Hace poco me indigné con Matías Serra Bradford por una nota que apareció firmada por él sin que fuera suya. Me mandó un mail en el que me reprochaba amablemente no haberme dado cuenta de que el exabrupto político no es su estilo. Así que cuando Interzona me envió su flamante libro, El secreto de los rusos, me puse a leerlo como desagravio. Y lo terminé inmediatamente porque es corto. Pero es tan bueno que decidí terminar de leer su libro anterior, La biblioteca ideal, que La Bestia Equilátera publicó en 2009. Ahora me alegro de haberme enojado con Serra porque la carambola de circunstancias me llevó a dos libros excelentes.
Escrita una como (auto) biografía y otra como obituario, La biblioteca ideal y El secreto de los rusos son novelas compañeras. Los protagonistas son lectores maníacos, sinuosos, finalmente secretos. Entre ambas se expone una teoría original de la lectura como núcleo de la vida, que en nada se relaciona con los programas para entusiasmar a los niños, la divulgación comercial encubierta ni con los ensayos de Alberto Manguel sobre libros y bibliotecas. El lector de Serra es alguien que no se considera subsidiario del escritor que podría ser, sino el viajero que transita por un camino paralelo, cambiante e incierto en una búsqueda que no parte de un objetivo sino de una necesidad compulsiva y autónoma que va dejando una obra invisible.
En La biblioteca ideal cuatro amigos dedican sus días a recorrer librerías de viejo detrás de autores olvidados o inaccesibles. Lo hacen sin afán de coleccionar libros raros ni descubrir primeras ediciones sino para acceder a un antídoto contra el mundo literario, contra la intoxicación de lo que está de moda, contra lo que no se puede leer porque es malo o porque, en el mejor de los casos, ya viene estropeado por la homogeneidad y el manoseo. A estos bibliófilos, lectores de culto, personajes cuya neurosis obsesiva no les impide ser clarividentes, los aguarda una frescura escondida entre las pilas polvorientas que promete el acceso a lo que es importante para cada uno.

**CONSIGNAS DEL EJERCICIO:**
a – Copia, por favor, todo el fragmento de la reseña que va desde "Escrita una como" hasta "una obra invisible.".
b – Según la reseña, ¿qué editorial publicó La biblioteca ideal y en qué año?

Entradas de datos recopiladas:
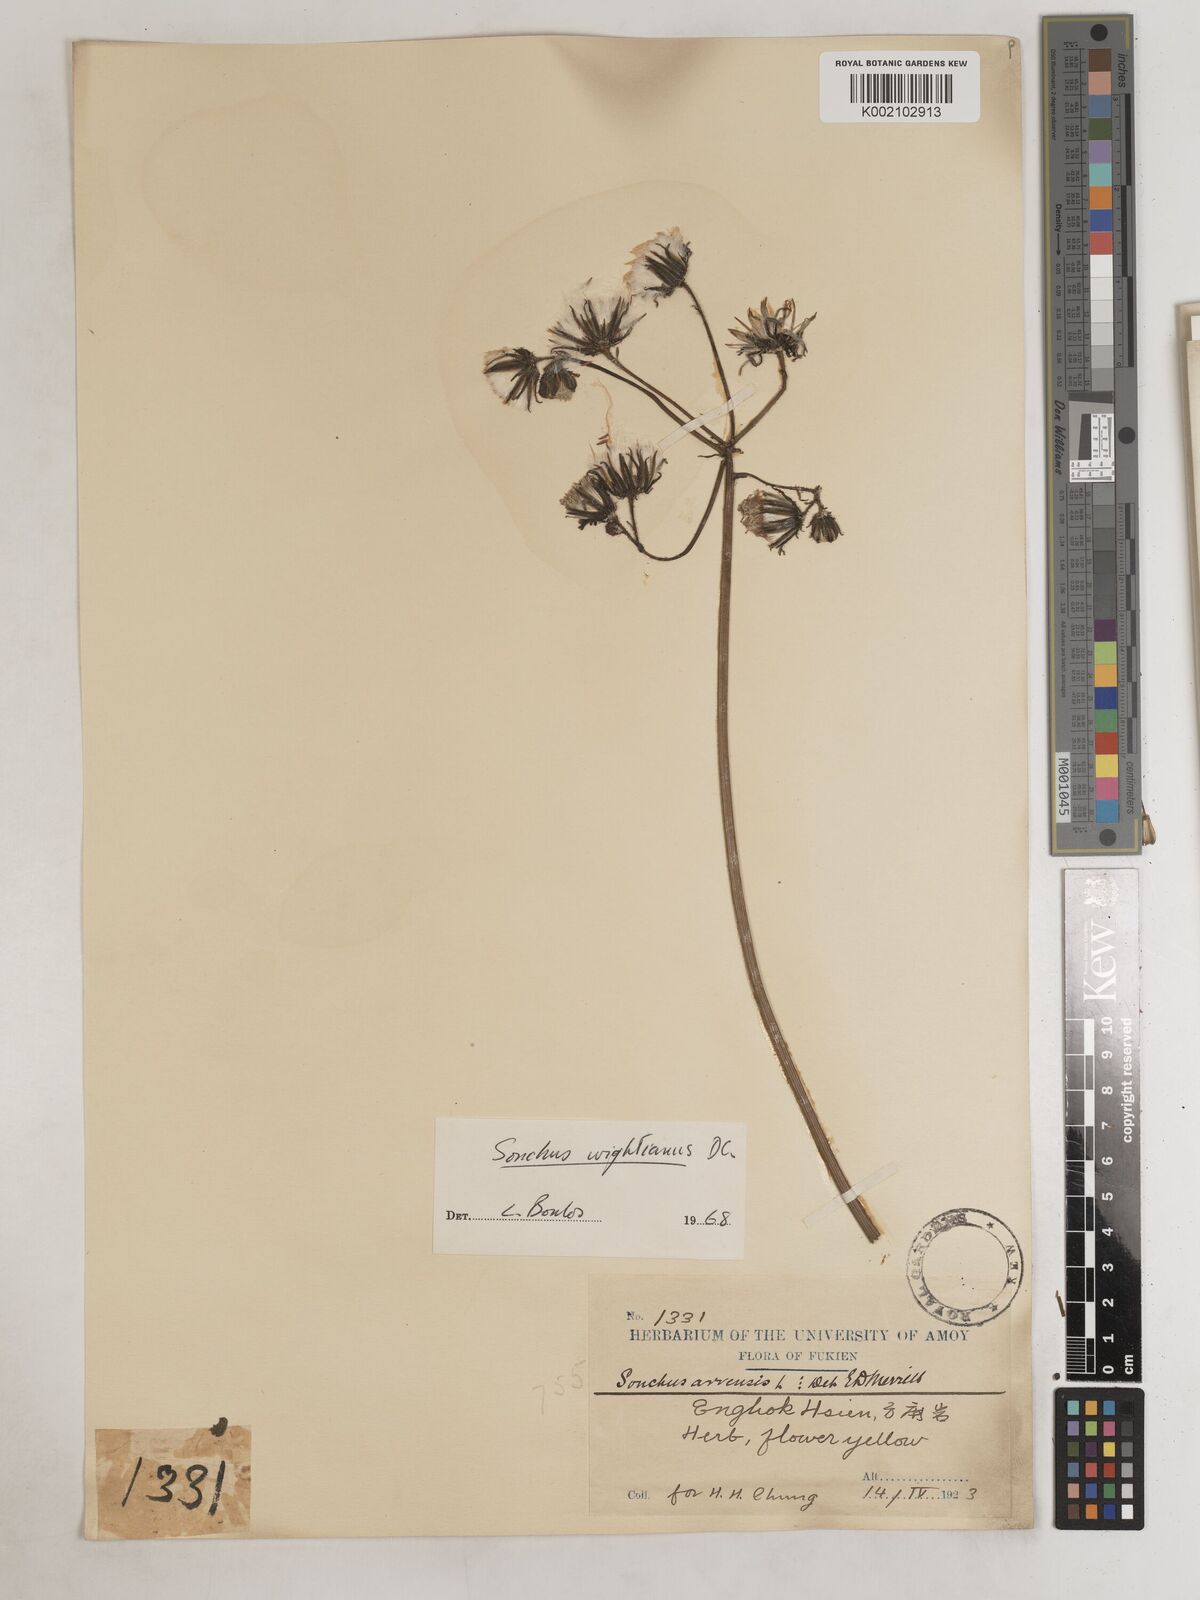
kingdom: Plantae
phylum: Tracheophyta
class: Magnoliopsida
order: Asterales
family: Asteraceae
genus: Sonchus
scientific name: Sonchus wightianus
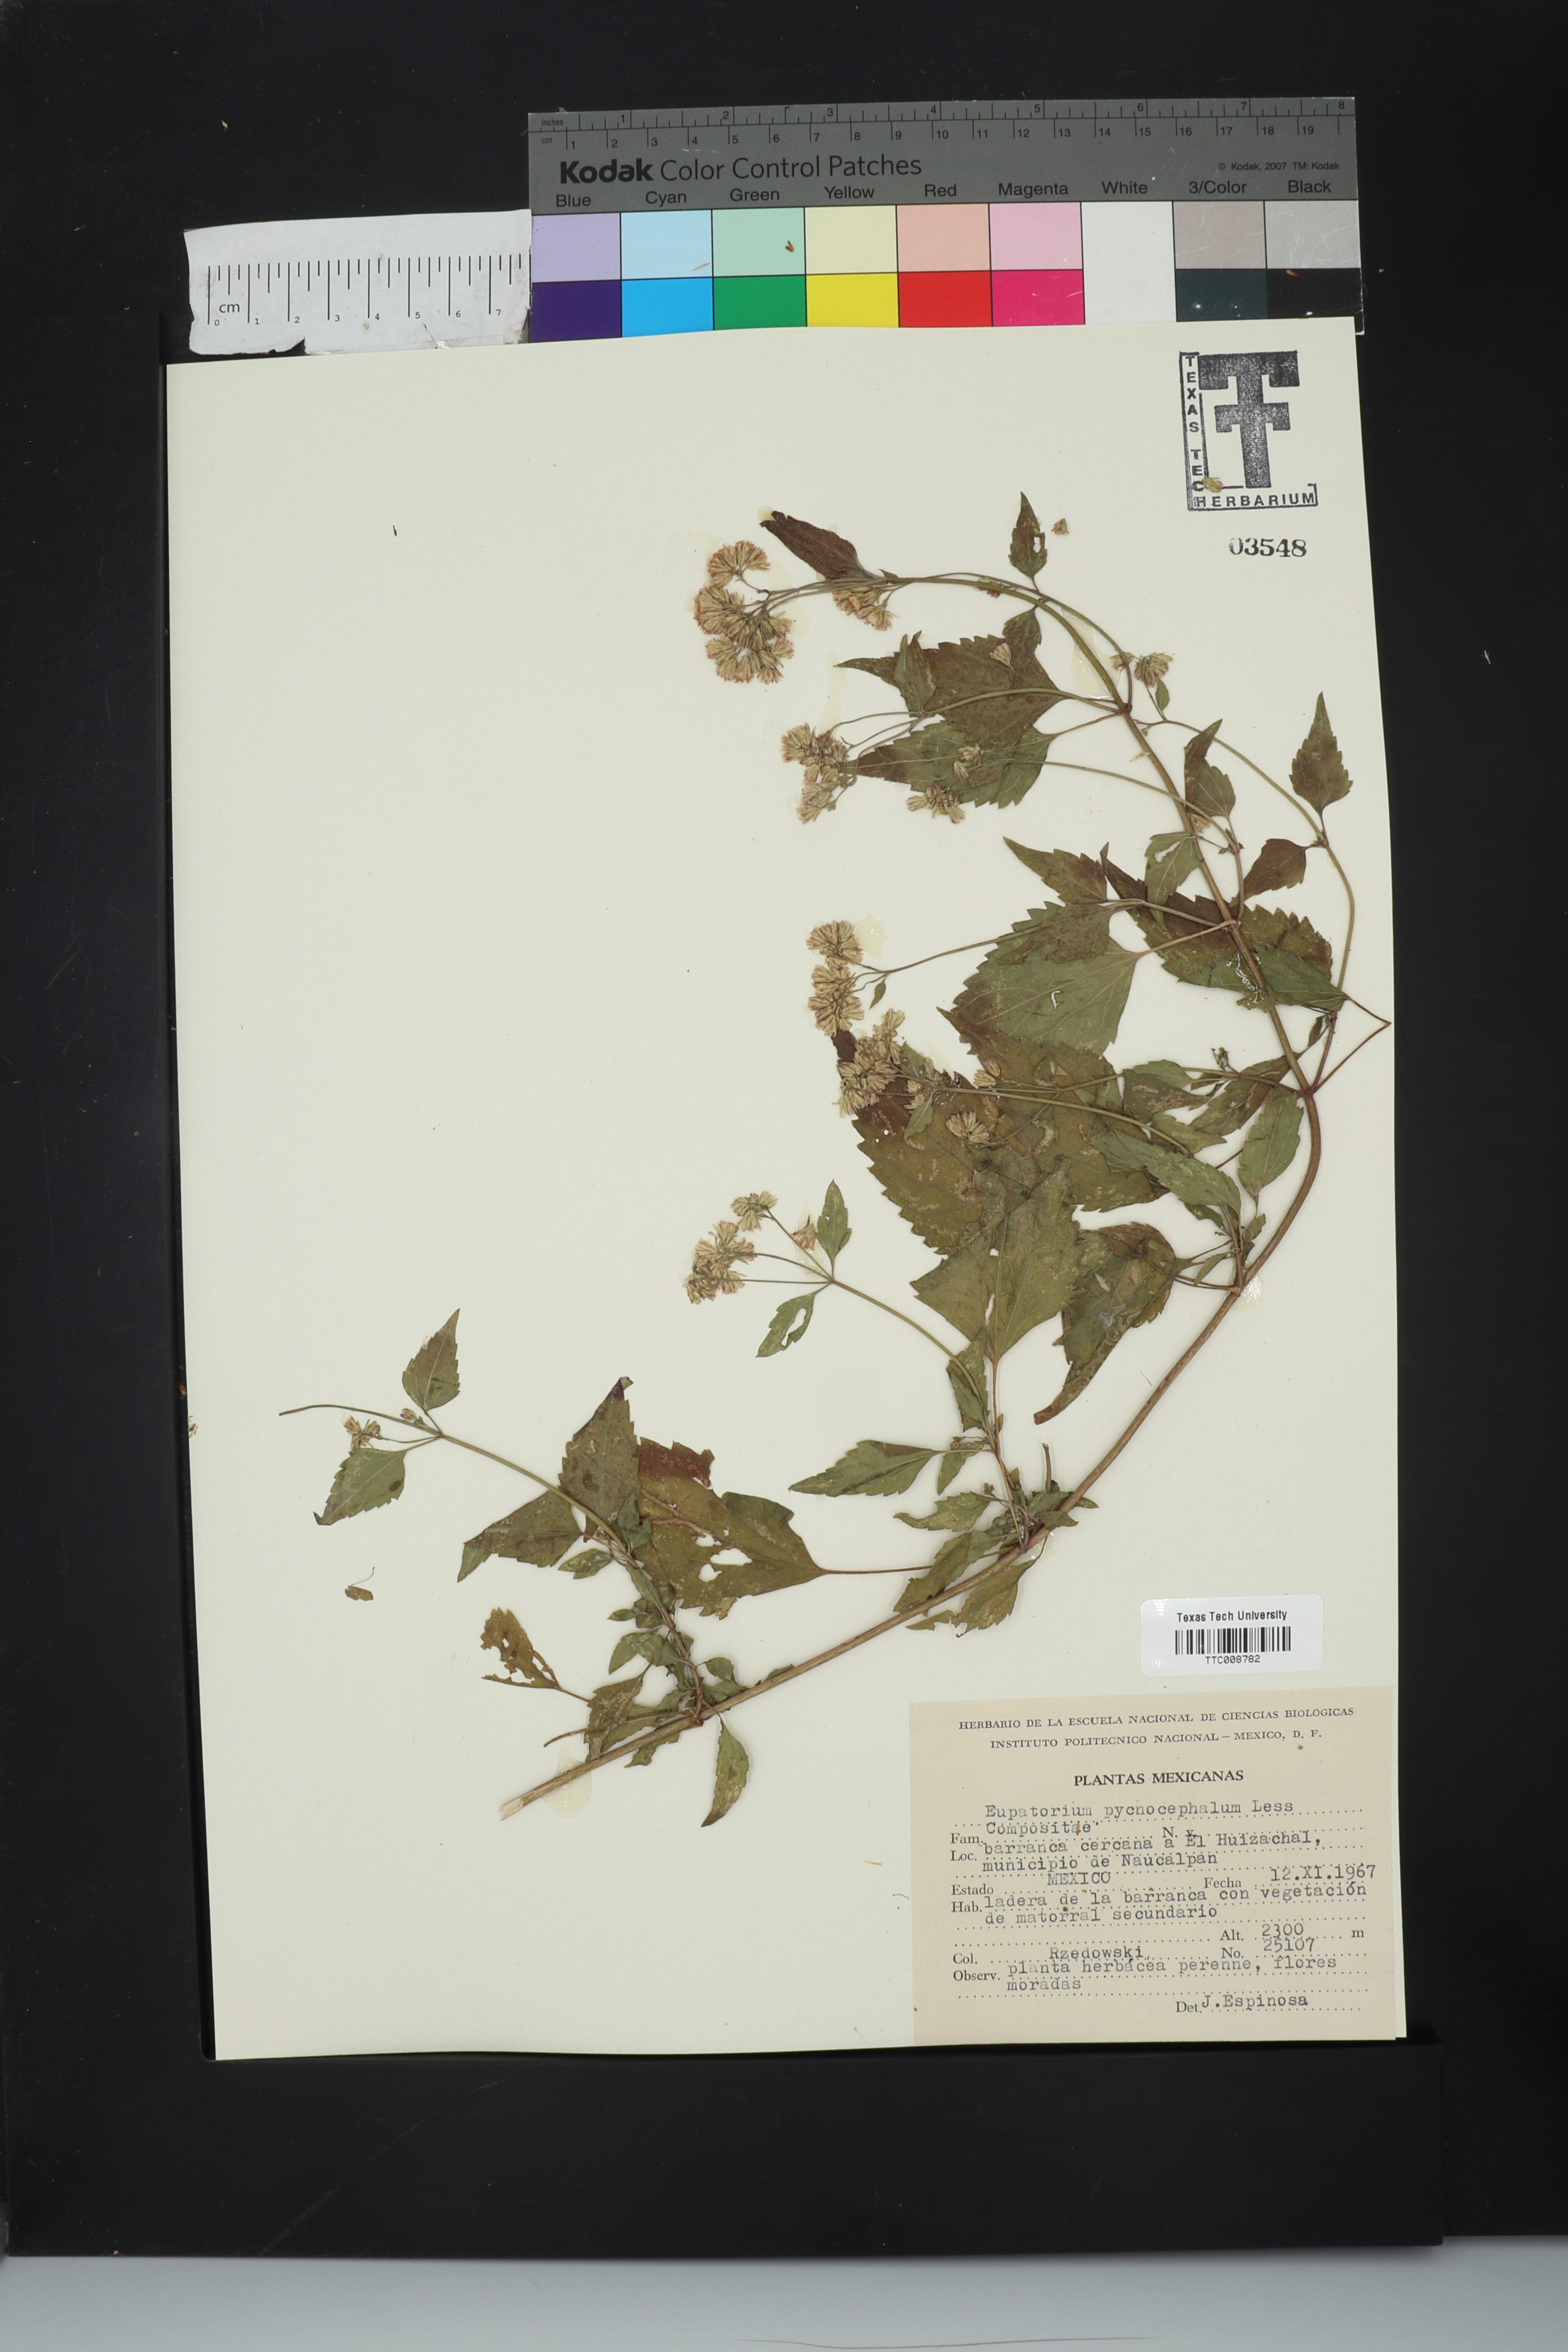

**RESULTADOS POR TAREA:**
a –
Escrita una como (auto) biografía y otra como obituario, La biblioteca ideal y El secreto de los rusos son novelas compañeras. Los protagonistas son lectores maníacos, sinuosos, finalmente secretos. Entre ambas se expone una teoría original de la lectura como núcleo de la vida, que en nada se relaciona con los programas para entusiasmar a los niños, la divulgación comercial encubierta ni con los ensayos de Alberto Manguel sobre libros y bibliotecas. El lector de Serra es alguien que no se considera subsidiario del escritor que podría ser, sino el viajero que transita por un camino paralelo, cambiante e incierto en una búsqueda que no parte de un objetivo sino de una necesidad compulsiva y autónoma que va dejando una obra invisible.

b – La Bestia Equilátera, en 2009.